YARGITAY KARARI
DAİRE : 8. Hukuk Dairesi
ESAS NO : 2014/12467
KARAR NO : 2016/3997
KARAR TARİHİ : 07.03.2016
MAHKEMESİ :İcra Hukuk Mahkemesi
DAVA TÜRÜ : İstihkak
Yukarıda tarih ve numarası yazılı Mahkeme kararının müddeti içinde temyizen tetkiki temyiz eden tarafından istenmesi üzerine bu işle ilgili dosya mahallinden Daire’ye gönderilmiş olup, dava dosyası için Tetkik Hakimi tarafından düzenlenen rapor dinlendikten ve dosya içerisindeki tüm belgeler okunup incelendikten sonra işin gereği görüşülüp düşünüldü:
KARAR
Davacı 3. kişi Banka vekili, borçlu hakkında yürütülen takip kapsamında müvekkili Bankaya gönderilen müzekkereyle borçlu şirketin hesabında bulunan paranın icra dosyasına aktarılmasının istendiğini, ancak hesap üzerinde Bankanın rehin hakkı bulunduğunu, Bankanın gayri nakdi alacağı olduğunu, bu alacak nedeniyle ödeme yapılmasının mümkün bulunmadığını, Bankayla borçlu şirket arasındaki sözleşme hükümlerine göre borçlu şirkete ait hesaplarda, Bankanın rehin ve hapis hakkının bulunduğunu istihkak iddialarının kabulü ile İcra Müdürlüğü işleminin iptaline karar verilmesini talep ve dava etmiştir.
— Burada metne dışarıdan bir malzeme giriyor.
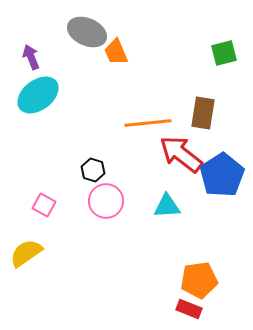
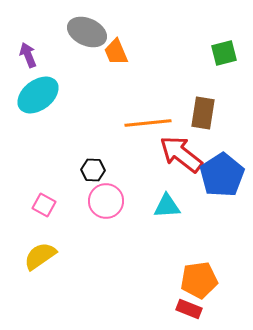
purple arrow: moved 3 px left, 2 px up
black hexagon: rotated 15 degrees counterclockwise
yellow semicircle: moved 14 px right, 3 px down
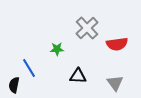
Mahkemece yapılan yargılama sonunda; İcra Müdürünün İİK’nun 99. maddesindeki kurallara göre işlem yapması gerekirken paranın bankadan istenmesinin yasaya aykırı olduğu gerekçesiyle, davanın kabulüne, 09/01/2012 tarihli Müdürlük kararının iptaline karar verilmiş, karar davalı alacaklı vekili tarafından temyiz edilmiştir.
Dava, üçüncü kişinin İİK’nun 96. vd. maddeleri uyarınca açtığı İstihkak davasıdır.
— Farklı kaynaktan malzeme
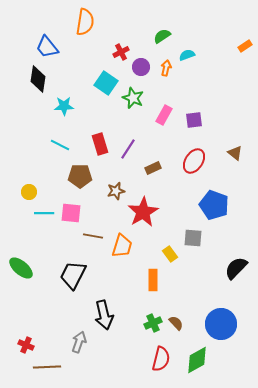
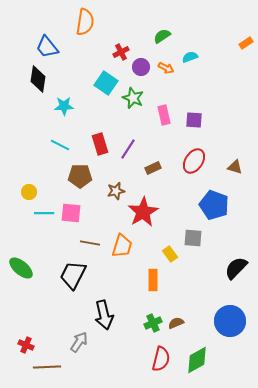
orange rectangle at (245, 46): moved 1 px right, 3 px up
cyan semicircle at (187, 55): moved 3 px right, 2 px down
orange arrow at (166, 68): rotated 105 degrees clockwise
pink rectangle at (164, 115): rotated 42 degrees counterclockwise
purple square at (194, 120): rotated 12 degrees clockwise
brown triangle at (235, 153): moved 14 px down; rotated 21 degrees counterclockwise
brown line at (93, 236): moved 3 px left, 7 px down
brown semicircle at (176, 323): rotated 70 degrees counterclockwise
blue circle at (221, 324): moved 9 px right, 3 px up
gray arrow at (79, 342): rotated 15 degrees clockwise
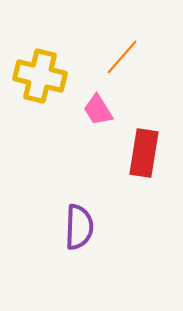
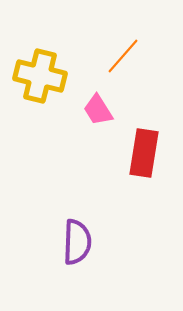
orange line: moved 1 px right, 1 px up
purple semicircle: moved 2 px left, 15 px down
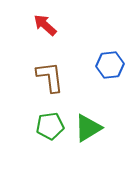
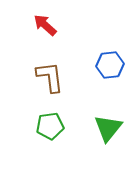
green triangle: moved 20 px right; rotated 20 degrees counterclockwise
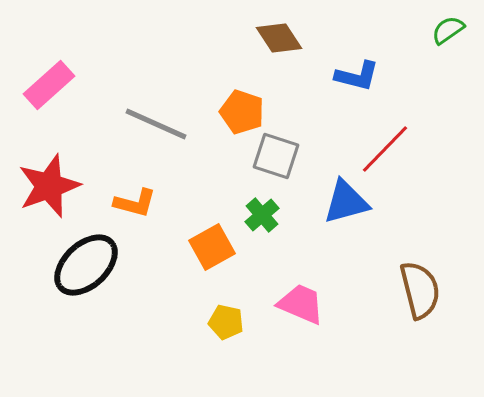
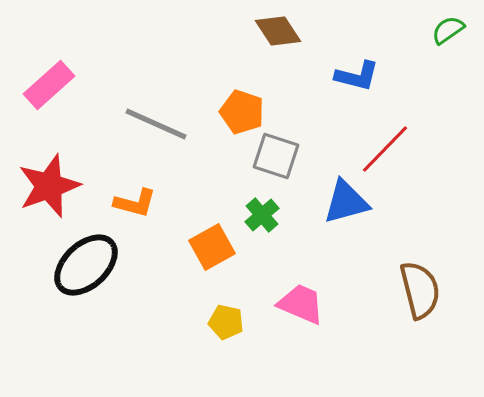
brown diamond: moved 1 px left, 7 px up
5941 Sayılı Çek Kanunu’nun 3. maddesi uyarınca, muhatap banka süresinde ibraz edilen çekin karşılığının bulunmaması halinde yasal sorumluluk miktarına kadar ödeme yapmakla, kısmen karşılığının bulunması halinde ise kalan meblağı tamamlamakla yükümlüdür. Aynı maddede ödeme yükümlülüğü ile ilgili hususun hesap sahibi ile muhatap banka arasında çek defterinin teslimi sırasında yapılmış olan dönülemeyecek bir kredi sözleşmesi hükmünde olduğu açıklanmıştır. Bu ödeme külfeti, Yasa gereğince bankalara yükletilmiş olduğundan bankaca müşterisine verilen her çek yaprağı için borçlunun bankadaki mevduatının her bir çek için yasal sorumluluk miktarı ile sınırlı olarak banka lehine rehinli olduğunun kabulü zorunludur.
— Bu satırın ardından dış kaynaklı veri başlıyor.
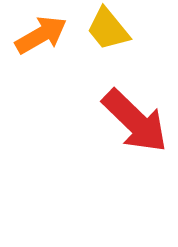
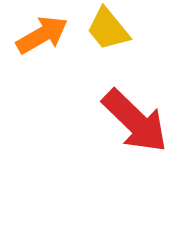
orange arrow: moved 1 px right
Esasen rehin hakkı, banka ile müşterisi arasında imzalanan çerçeve sözleşmede de yer aldığından, bankanın borçlusuna karşı ileri sürebileceği rehin hakkını borçlunun alacaklısına karşı da istihkak iddiası olarak ileri sürülebileceğinin kabulü gerekir.
-//-
Açıklanan nedenlerle, davacı Bankanın, çekle işleyecek hesap açarken ve çek karnesi verirken, gerekli basiret ve itinayı göstermek zorunda olduğu da gözetilerek, haciz tarihi itibariyle takip borçlusuna verdiği, ibraz edilen ancak karşılıksız kalan çekler ile bankanın yasal sorumluluk miktarı kadar riski bulunduğundan, ibraz edilmeyen çeklerden kaynaklanan tüm riskinin banka kayıtları üzerinde uzman bilirkişi aracılığıyla ayrıntılı şekilde inceleme yaptırılmak suretiyle tespiti ile davacı bankanın toplam riskinin tam olarak belirlenebilmesi amacı ile hacze konu mevduat bakımından hesap hareketlerinin devam edip etmediği, hesabın blokeli olup olmadığı, çek karnesi verilirken teminat istenip istenmediği, çek yapraklarının geri istenip istenmediği, haciz tarihinde kaç tane çekin ibraz edilmiş olduğu, bu tarihten sonra karşılıksız çek ödemesi olup olmadığı hususlarını da içerir şekilde rapor hazırlanması ve oluşan sonuca göre bir karar verilmesi gerekirken; bu hususta bilirkişi incelmesi yapılmaksızın eksik inceleme ile hüküm kurulması usul ve yasaya aykırıdır.
SONUÇ: Yukarıda açıklanan nedenlerle davalı alacaklı vekilinin temyiz itirazlarının kabulüyle hükmün İİK’nun 366. ve HUMK’nun 428. maddesi gereğince BOZULMASINA, taraflarca İİK’nun 366/3. maddesi gereğince Yargıtay Daire ilamının tebliğinden itibaren ilama karşı 10 gün içinde karar düzeltme isteğinde bulunulabileceğine ve 25,20 TL peşin harcın istek halinde temyiz edene iadesine 07.03.2016 gününde oybirliğiyle karar verildi.